In Chapters 19, 21, and 22 we talk about both the average treatment effect (ATE) and the average treatment effect on the treated (ATET). We discuss how to compute it in some cases and how to interpret them. In this short piece let us discuss two points scattered in the book: which one should we care about and what is the difference in terms of computation.
Which one shall we care about?
Whether ATE or ATET is the more policy relevant one depends on the situation. Who the non-treated are who are included in ATE but not ATET, and will the implementation you really care about have the same kind of individuals left out from ATET. Your slides say “gains from the intervention for those subject it was intended to, and can be compared with its costs” well that may not be true, ATET is different when there is selection, maybe that selection is different in the data than what you want it to be in the implementation you care about (e.g., want to introduce a compulsory program, data compares implementation for some subjects comparing other subjects for whom it was not implemented yet). You may also care about spillovers on non-treated ones.
This is explained in detail in Chapter 21. Basically, (just copy text) “When unweighted, this is an estimate of the average treatment effect on the treated (ATET), because each difference within the average is computed for each and every observation with x = 1. If the weights include the number of x = 0 observations, too, it’s an estimate of the average treatment effect (ATE).”
Plus, actually, you can estimate ATET by OLS in a way that is analogous to ATET vs ATE with matching: reweight observations by the distribution of confounders in the treated group. OLS estimates ATE for the population represented by the data. Weights can make that data represent the treated ones. With many confounder variables that can be cumbersome in practice just like exact matching would be. But you can approximate it by estimating the pscore and using it as a weight. BTW you can also have the pscore as your only rhs variable besides the causal variable instead of all the confounders.

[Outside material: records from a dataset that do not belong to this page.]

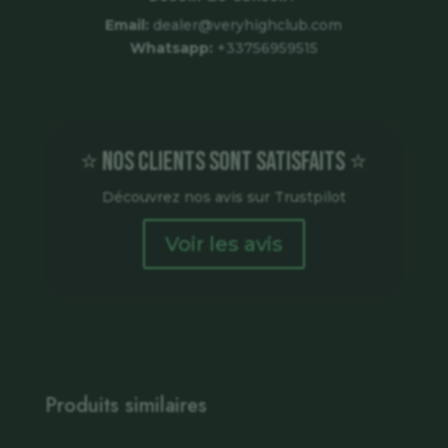
Email:
dealer@veryhighclub.com
Whatsapp:
+33756959515
⭐ Nos clients sont satisfaits ⭐
Découvrez nos avis sur Trustpilot
Voir les avis
Produits similaires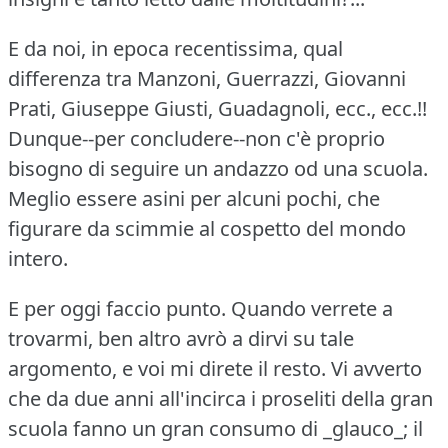
E da noi, in epoca recentissima, qual
differenza tra Manzoni, Guerrazzi, Giovanni
Prati, Giuseppe Giusti, Guadagnoli, ecc., ecc.!!
Dunque--per concludere--non c'è proprio
bisogno di seguire un andazzo od una scuola.
Meglio essere asini per alcuni pochi, che
figurare da scimmie al cospetto del mondo
intero.
E per oggi faccio punto.
Quando verrete a
trovarmi, ben altro avrò a dirvi su tale
argomento, e voi mi direte il resto.
Vi avverto
che da due anni all'incirca i proseliti della gran
scuola fanno un gran consumo di _glauco_; il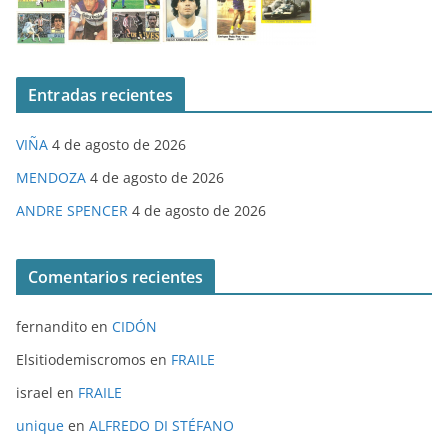
Entradas recientes
VIÑA
4 de agosto de 2026
MENDOZA
4 de agosto de 2026
ANDRE SPENCER
4 de agosto de 2026
Comentarios recientes
fernandito
en
CIDÓN
Elsitiodemiscromos
en
FRAILE
israel
en
FRAILE
unique
en
ALFREDO DI STÉFANO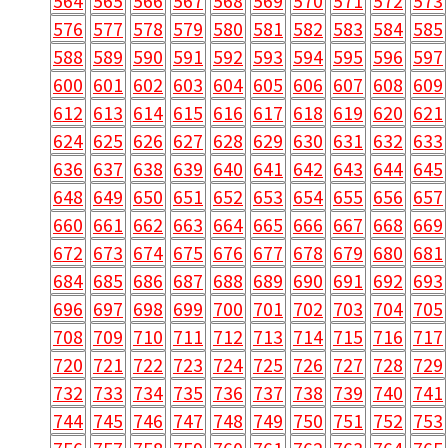
564
565
566
567
568
569
570
571
572
573
576
577
578
579
580
581
582
583
584
585
588
589
590
591
592
593
594
595
596
597
600
601
602
603
604
605
606
607
608
609
612
613
614
615
616
617
618
619
620
621
624
625
626
627
628
629
630
631
632
633
636
637
638
639
640
641
642
643
644
645
648
649
650
651
652
653
654
655
656
657
660
661
662
663
664
665
666
667
668
669
672
673
674
675
676
677
678
679
680
681
684
685
686
687
688
689
690
691
692
693
696
697
698
699
700
701
702
703
704
705
708
709
710
711
712
713
714
715
716
717
720
721
722
723
724
725
726
727
728
729
732
733
734
735
736
737
738
739
740
741
744
745
746
747
748
749
750
751
752
753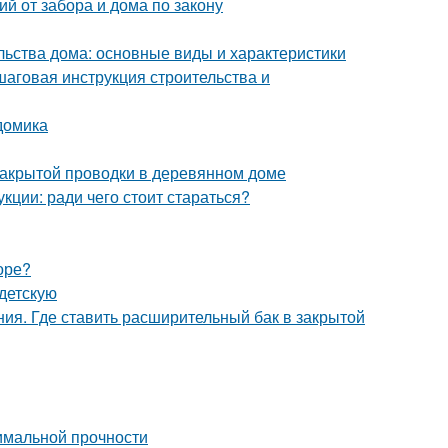
й от забора и дома по закону
льства дома: основные виды и характеристики
шаговая инструкция строительства и
домика
закрытой проводки в деревянном доме
кции: ради чего стоит стараться?
оре?
 детскую
ния. Где ставить расширительный бак в закрытой
имальной прочности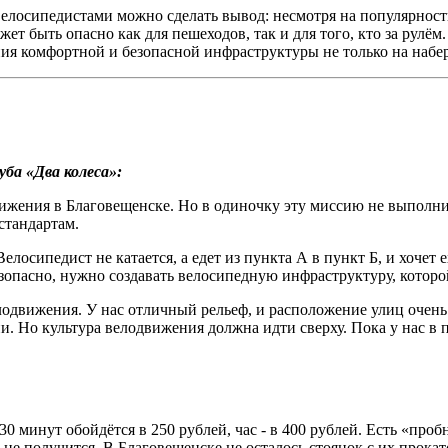
велосипедистами можно сделать вывод: несмотря на популярность
 быть опасно как для пешеходов, так и для того, кто за рулём.
ния комфортной и безопасной инфраструктуры не только на набе
ба «Два колеса»:
движения в Благовещенске. Но в одиночку эту миссию не выпол
стандартам.
елосипедист не катается, а едет из пункта А в пункт Б, и хочет
зопасно, нужно создавать велосипедную инфраструктуру, которой
лодвижения. У нас отличный рельеф, и расположение улиц очень
и. Но культура велодвижения должна идти сверху. Пока у нас в
0 минут обойдётся в 250 рублей, час - в 400 рублей. Есть «про
 не получится. В Благовещенске не осталось стоянок с их прокат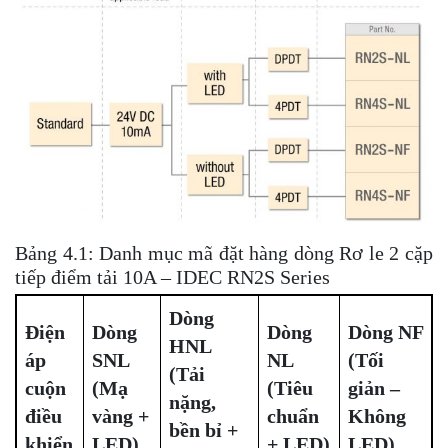
Bảng 4.1: Danh mục mã đặt hàng dòng Rơ le 2 cặp
tiếp điểm tải 10A – IDEC RN2S Series
Dòng
Điện
Dòng
Dòng
Dòng NF
HNL
áp
SNL
NL
(Tối
(Tải
cuộn
(Mạ
(Tiêu
giản –
nặng,
điều
vàng +
chuẩn
Không
bền bỉ +
khiển
LED)
+ LED)
LED)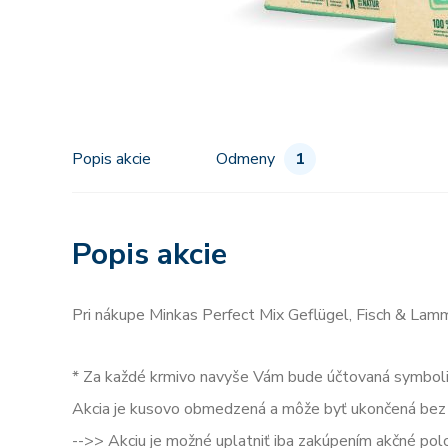
Popis akcie
Odmeny
1
Popis akcie
Pri nákupe Minkas Perfect Mix Geflügel, Fisch & Lamm
* Za každé krmivo navyše Vám bude účtovaná symbol
Akcia je kusovo obmedzená a môže byť ukončená bez 
-->> Akciu je možné uplatniť iba zakúpením akčné po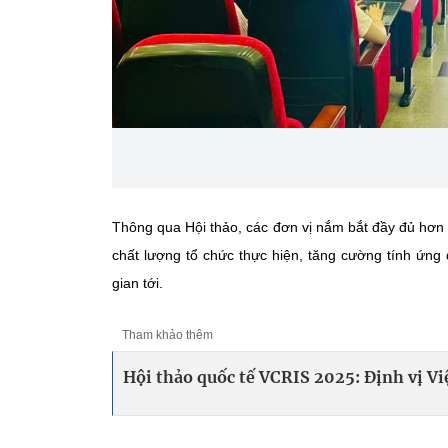
Thông qua Hội thảo, các đơn vị nắm bắt đầy đủ hơn q
chất lượng tổ chức thực hiện, tăng cường tính ứng
gian tới.
Tham khảo thêm
Hội thảo quốc tế VCRIS 2025: Định vị V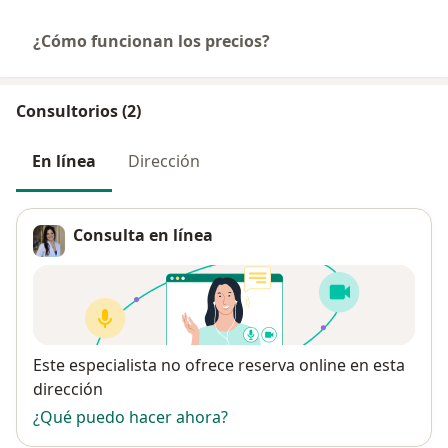
¿Cómo funcionan los precios?
Consultorios (2)
En línea
Dirección
Consulta en línea
Disponibilidad
Este especialista no ofrece reserva online en esta
dirección
¿Qué puedo hacer ahora?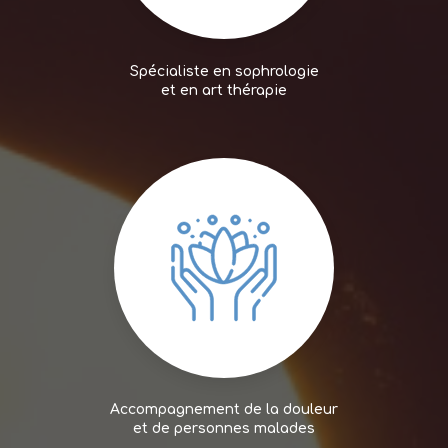
Spécialiste en sophrologie
et en art thérapie
Accompagnement de la douleur
et de personnes malades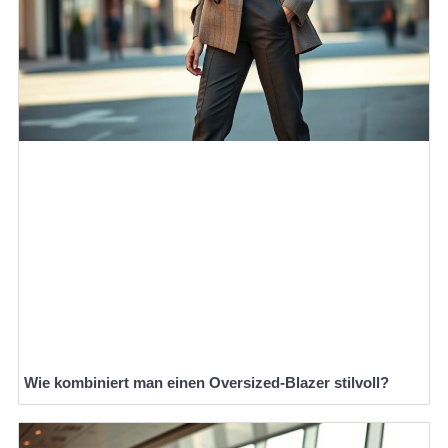
Wie kombiniert man einen Oversized-Blazer stilvoll?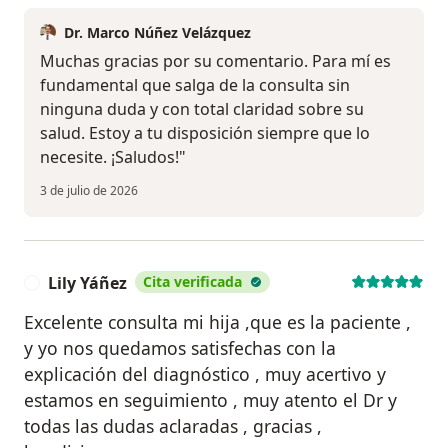
Dr. Marco Núñez Velázquez
Muchas gracias por su comentario. Para mí es
fundamental que salga de la consulta sin
ninguna duda y con total claridad sobre su
salud. Estoy a tu disposición siempre que lo
necesite. ¡Saludos!"
3 de julio de 2026
Lily Yáñez
Cita verificada
L
Excelente consulta mi hija ,que es la paciente ,
y yo nos quedamos satisfechas con la
explicación del diagnóstico , muy acertivo y
estamos en seguimiento , muy atento el Dr y
todas las dudas aclaradas , gracias ,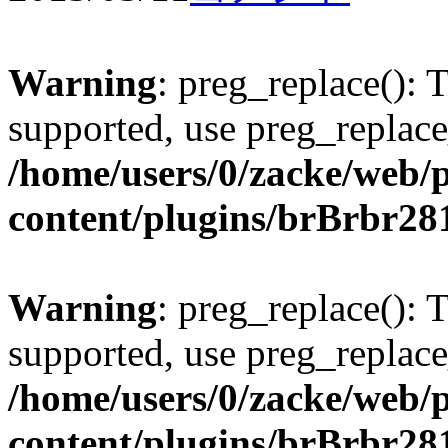
Warning
: preg_replace(): 
supported, use preg_replace
/home/users/0/zacke/web/
content/plugins/brBrbr28
Warning
: preg_replace(): 
supported, use preg_replace
/home/users/0/zacke/web/
content/plugins/brBrbr28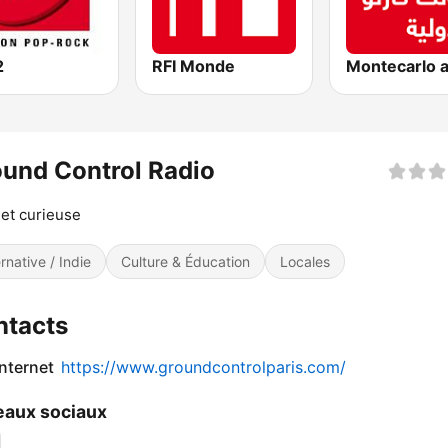
2
RFI Monde
und Control Radio
 et curieuse
ernative / Indie
Culture & Éducation
Locales
ntacts
internet
https://www.groundcontrolparis.com/
aux sociaux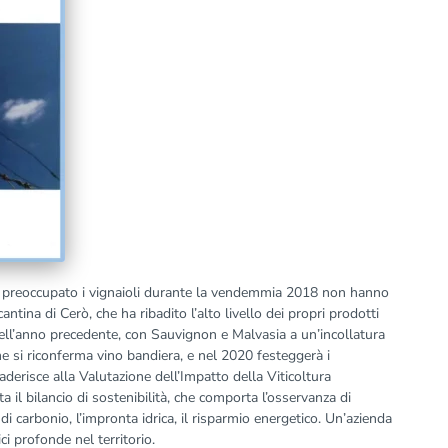
 preoccupato i vignaioli durante la vendemmia 2018 non hanno
cantina di Cerò, che ha ribadito l’alto livello dei propri prodotti
dell’anno precedente, con Sauvignon e Malvasia a un’incollatura
me si riconferma vino bandiera, e nel 2020 festeggerà i
aderisce alla Valutazione dell’Impatto della Viticoltura
 il bilancio di sostenibilità, che comporta l’osservanza di
 di carbonio, l’impronta idrica, il risparmio energetico. Un’azienda
ci profonde nel territorio.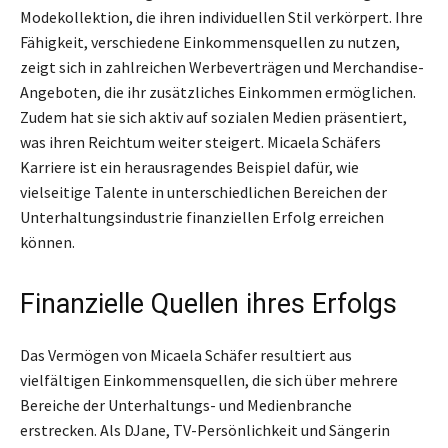
Modekollektion, die ihren individuellen Stil verkörpert. Ihre
Fähigkeit, verschiedene Einkommensquellen zu nutzen,
zeigt sich in zahlreichen Werbeverträgen und Merchandise-
Angeboten, die ihr zusätzliches Einkommen ermöglichen.
Zudem hat sie sich aktiv auf sozialen Medien präsentiert,
was ihren Reichtum weiter steigert. Micaela Schäfers
Karriere ist ein herausragendes Beispiel dafür, wie
vielseitige Talente in unterschiedlichen Bereichen der
Unterhaltungsindustrie finanziellen Erfolg erreichen
können.
Finanzielle Quellen ihres Erfolgs
Das Vermögen von Micaela Schäfer resultiert aus
vielfältigen Einkommensquellen, die sich über mehrere
Bereiche der Unterhaltungs- und Medienbranche
erstrecken. Als DJane, TV-Persönlichkeit und Sängerin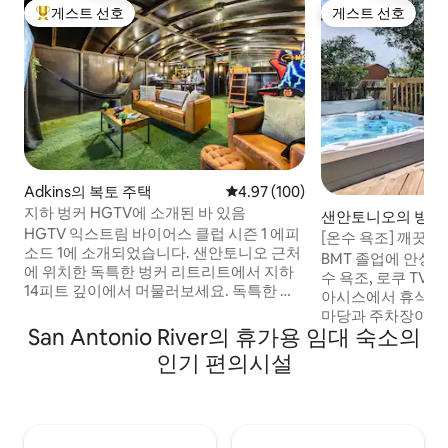
게스트 선호
게스트 선호
상위 게스트 선호
게스트 선호
Adkins의 복토 주택
평점 4.97점(5점 만점), 후기 100
4.97 (100)
지하 벙커 HGTV에 소개된 바 있음
샌안토니오의 방갈
HGTV 익스트림 바이어스 클럽 시즌 1 에피
[온수 욕조] 깨끗하고
소드 1에 소개되었습니다. 샌안토니오 근처
처에 위치
BMT 졸업에 안성맞춤입니다.
에 위치한 독특한 벙커 리트리트에서 지하
수 욕조, 로쿠 TV
14피트 깊이에서 머물러보세요. 독특한 아
아시스에서 휴식을 
케이드 은신처로 설계된 이 숙소에는 클래
마당과 주차장이 있
식 게임, TV가 있는 아늑한 라운지, 이층 침
San Antonio River의 휴가용 임대 숙소의
래프트맨 주택으로,
대 스타일의 수면 공간, 간편한 식사를 위한
고 관광지에 쉽게 접근
인기 편의시설
간이 주방이 있습니다. 지상에서는 화덕 옆
소는 이 지역에 거
에서 휴식을 취하거나, 그릴에서 요리하거
영합니다. 저희는 
나, 지붕이 있는 파빌리온 아래에서 평화로
박을 위해 개인적으로
운 전원 풍경을 즐겨보세요. 샌안토니오 시
라모/리버워크/다운타
내까지는 단 25분, 라 베르니아까지는 12분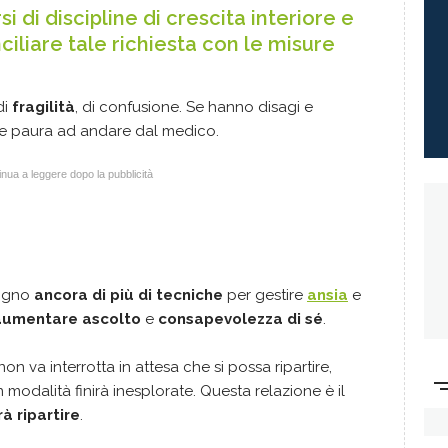
si di discipline di crescita interiore e
iliare tale richiesta con le misure
di
fragilità
, di confusione. Se hanno disagi e
he paura ad andare dal medico.
nua a leggere dopo la pubblicità
sogno
ancora di più di tecniche
per gestire
ansia
e
aumentare ascolto
e
consapevolezza di sé
.
on va interrotta in attesa che si possa ripartire,
odalità finirà inesplorate. Questa relazione è il
à ripartire
.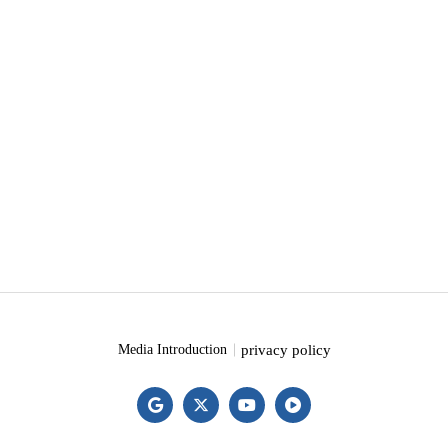
privacy policy
Media Introduction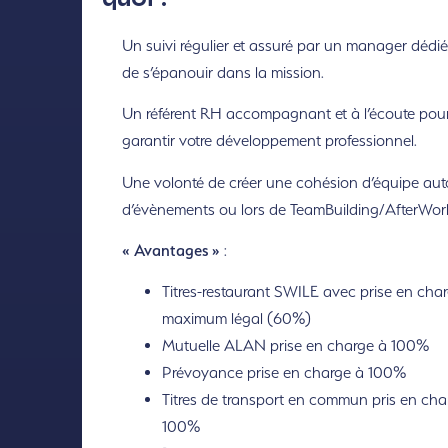
quoi ?
Un suivi régulier et assuré par un manager dédié
de s’épanouir dans la mission.
Un référent RH accompagnant et à l’écoute pou
garantir votre développement professionnel.
Une volonté de créer une cohésion d’équipe aut
d’évènements ou lors de TeamBuilding/AfterWor
« Avantages »
:
Titres-restaurant SWILE avec prise en cha
maximum légal (60%)
Mutuelle ALAN prise en charge à 100%
Prévoyance prise en charge à 100%
Titres de transport en commun pris en cha
100%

As explained in Chapter 22, “Diff-in-diffs gives a good estimate of the average treatment effect on the treated (ATET) if the averagechange among untreated subjects is a good counterfactual to the average change among treated subjects. That happens if the outcome of the treated subjects would have changed, on average, in the same way as it changed among the untreated subjects, had the intervention not taken place. In addition, diff-in-diffs gives a good estimate of the overall average treatment effect (ATE) under two conditions. First, the previously described condition for the ATET is satisfied. Second, if the average change among treated subjects is a good counterfactual to the average change among untreated subjects. This second condition is met if the outcome of the untreated subjects would have changed, on average, the same way as the outcome would have changed for the treated subjects, had they, too, been treated”
We have not dwelled on details a great deal. You may turn to Imbens for more ideas.